John Griffith-Jones, the chairman of the FCA, said last night that the regulator’s botched briefing to one media organisation, which went disastrously wrong and resulted in causing mayhem on the stock market last March, was well-intended.
It’s a view that is backed by Simon Davis, the Clifford Chance lawyer commissioned to write a highly detailed report into the whole shocking affair.
But it should not be enough to save the skin of Griffith-Jones or chief executive Martin Wheatley, who still have to face the wrath of the Treasury Select Committee, which is continuing to look into the affair.
At a time when banking directors are being presented with new regulations that could send them to jail for overseeing substantial losses, even if there is no proof of wrongdoing, regulators of the financial services sector in the City need to be beyond reproach.
The chaos caused by the FCA’s decision to selectively brief the media in March this year, which led to volume increases in some stocks of as much as 997 per cent, is unforgiveable.

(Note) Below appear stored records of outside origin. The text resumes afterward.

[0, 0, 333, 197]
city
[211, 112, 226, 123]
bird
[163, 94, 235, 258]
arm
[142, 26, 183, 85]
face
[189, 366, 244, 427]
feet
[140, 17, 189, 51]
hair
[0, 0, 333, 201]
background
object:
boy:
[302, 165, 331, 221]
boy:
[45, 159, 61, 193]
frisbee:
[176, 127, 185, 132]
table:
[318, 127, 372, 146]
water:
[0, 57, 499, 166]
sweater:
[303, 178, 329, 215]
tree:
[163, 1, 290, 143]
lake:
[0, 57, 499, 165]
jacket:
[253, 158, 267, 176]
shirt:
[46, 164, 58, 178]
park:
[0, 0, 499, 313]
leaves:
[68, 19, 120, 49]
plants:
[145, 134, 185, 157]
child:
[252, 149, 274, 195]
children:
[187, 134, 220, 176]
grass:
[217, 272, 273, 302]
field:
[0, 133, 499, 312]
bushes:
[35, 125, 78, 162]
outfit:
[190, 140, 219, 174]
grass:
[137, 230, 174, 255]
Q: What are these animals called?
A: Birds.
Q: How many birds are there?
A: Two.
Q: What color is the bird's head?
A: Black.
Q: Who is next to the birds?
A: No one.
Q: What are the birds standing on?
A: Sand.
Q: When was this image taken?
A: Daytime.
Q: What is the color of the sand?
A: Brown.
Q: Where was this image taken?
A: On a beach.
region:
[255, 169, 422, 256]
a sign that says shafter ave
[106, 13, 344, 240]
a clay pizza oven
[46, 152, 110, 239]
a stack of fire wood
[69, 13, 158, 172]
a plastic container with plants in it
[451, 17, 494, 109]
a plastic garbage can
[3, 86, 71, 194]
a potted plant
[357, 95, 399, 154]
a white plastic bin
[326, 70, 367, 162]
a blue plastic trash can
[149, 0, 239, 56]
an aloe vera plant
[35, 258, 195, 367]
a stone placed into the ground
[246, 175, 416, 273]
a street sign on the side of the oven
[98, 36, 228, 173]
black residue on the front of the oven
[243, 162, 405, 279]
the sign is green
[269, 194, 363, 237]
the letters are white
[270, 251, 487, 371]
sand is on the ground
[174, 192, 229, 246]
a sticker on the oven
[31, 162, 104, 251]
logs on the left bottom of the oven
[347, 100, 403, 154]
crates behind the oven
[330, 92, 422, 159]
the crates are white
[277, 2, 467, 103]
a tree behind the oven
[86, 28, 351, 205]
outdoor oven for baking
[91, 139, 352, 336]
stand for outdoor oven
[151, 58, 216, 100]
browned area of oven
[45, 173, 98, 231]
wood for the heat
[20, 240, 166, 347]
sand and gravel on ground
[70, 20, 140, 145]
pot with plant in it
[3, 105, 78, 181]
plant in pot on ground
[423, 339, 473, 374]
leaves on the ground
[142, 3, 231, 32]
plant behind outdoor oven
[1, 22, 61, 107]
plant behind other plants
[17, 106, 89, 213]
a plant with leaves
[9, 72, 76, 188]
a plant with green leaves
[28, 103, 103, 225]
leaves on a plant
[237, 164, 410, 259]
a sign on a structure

Wheatley may have been let down by those working for him, such as Clive Adamson and Zitah McMillan, but in the end he should fall on his sword, not merely apologise and forgo his bonus.

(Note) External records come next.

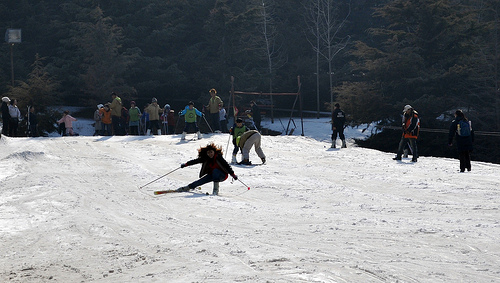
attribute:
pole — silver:
[218, 171, 259, 186]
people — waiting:
[89, 77, 224, 131]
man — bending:
[222, 127, 289, 172]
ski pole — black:
[137, 159, 187, 191]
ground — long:
[423, 137, 448, 177]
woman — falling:
[177, 142, 237, 194]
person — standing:
[176, 141, 237, 196]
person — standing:
[449, 109, 474, 174]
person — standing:
[392, 102, 422, 162]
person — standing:
[230, 131, 266, 165]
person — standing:
[202, 86, 222, 133]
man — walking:
[6, 95, 23, 135]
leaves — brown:
[356, 43, 445, 110]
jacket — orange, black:
[399, 113, 416, 133]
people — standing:
[85, 95, 273, 142]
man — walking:
[330, 104, 349, 149]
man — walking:
[327, 100, 354, 154]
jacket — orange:
[95, 100, 115, 125]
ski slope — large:
[6, 188, 495, 273]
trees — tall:
[39, 5, 234, 94]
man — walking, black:
[388, 102, 432, 194]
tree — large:
[307, 0, 375, 144]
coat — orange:
[399, 101, 421, 148]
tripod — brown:
[226, 79, 312, 109]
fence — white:
[252, 99, 330, 139]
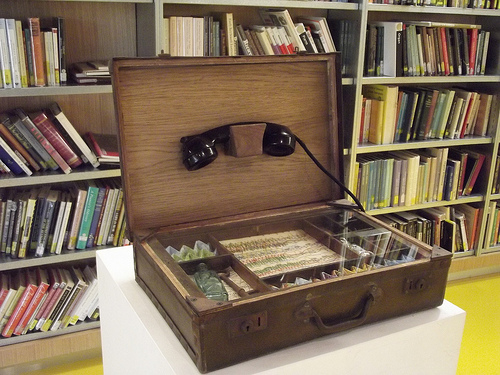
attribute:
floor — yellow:
[444, 273, 499, 374]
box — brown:
[102, 57, 454, 369]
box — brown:
[122, 39, 481, 340]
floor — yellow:
[398, 241, 499, 368]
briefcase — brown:
[97, 44, 466, 349]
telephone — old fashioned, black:
[165, 95, 342, 187]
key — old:
[224, 258, 263, 299]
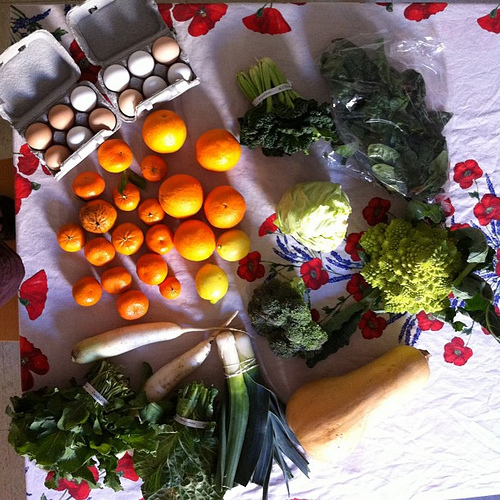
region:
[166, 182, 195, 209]
this is an orange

Griffith-Jones should possibly do the same.
The FCA lectures the City, listed companies and banks, on the dangers of disorderly markets and on the need for prompt announcement on price sensitive issues.

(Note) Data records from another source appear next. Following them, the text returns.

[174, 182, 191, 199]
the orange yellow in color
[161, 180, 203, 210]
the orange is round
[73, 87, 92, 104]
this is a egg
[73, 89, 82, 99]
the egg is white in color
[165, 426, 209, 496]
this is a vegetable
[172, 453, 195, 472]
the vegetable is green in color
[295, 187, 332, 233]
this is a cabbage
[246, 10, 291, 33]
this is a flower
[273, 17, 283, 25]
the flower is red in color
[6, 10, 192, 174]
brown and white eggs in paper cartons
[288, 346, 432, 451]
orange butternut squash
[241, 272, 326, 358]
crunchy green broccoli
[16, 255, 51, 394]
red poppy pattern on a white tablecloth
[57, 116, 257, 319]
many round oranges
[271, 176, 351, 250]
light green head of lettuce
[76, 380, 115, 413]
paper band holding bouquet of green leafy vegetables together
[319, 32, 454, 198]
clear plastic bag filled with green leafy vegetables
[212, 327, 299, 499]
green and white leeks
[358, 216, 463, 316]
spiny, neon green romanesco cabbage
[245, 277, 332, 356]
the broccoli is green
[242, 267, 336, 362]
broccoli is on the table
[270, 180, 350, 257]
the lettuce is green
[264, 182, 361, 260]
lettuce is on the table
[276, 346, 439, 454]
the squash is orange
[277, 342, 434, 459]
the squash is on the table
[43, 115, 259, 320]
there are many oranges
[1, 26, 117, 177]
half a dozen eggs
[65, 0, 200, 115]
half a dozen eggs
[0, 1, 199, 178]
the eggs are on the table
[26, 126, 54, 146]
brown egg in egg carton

And yet over the course of tens of pages, Davis reveals in mind-numbing detail the extent to which the regulator failed to respond quickly enough to a situation that was quite out of control. Wheatley, albeit trying hard to rescue the situation, did not do so quickly enough.
Competency as well as the best of intentions is what is required. But it’s clear that on this issue the FCA fell way below the standards of the firms it regulates.
Wheatley and Griffiths-Jones will face the questioning of Andrew Tyrie’s Treasury Select Committee in the next few days.
Neither is in the clear yet, and nor should they be.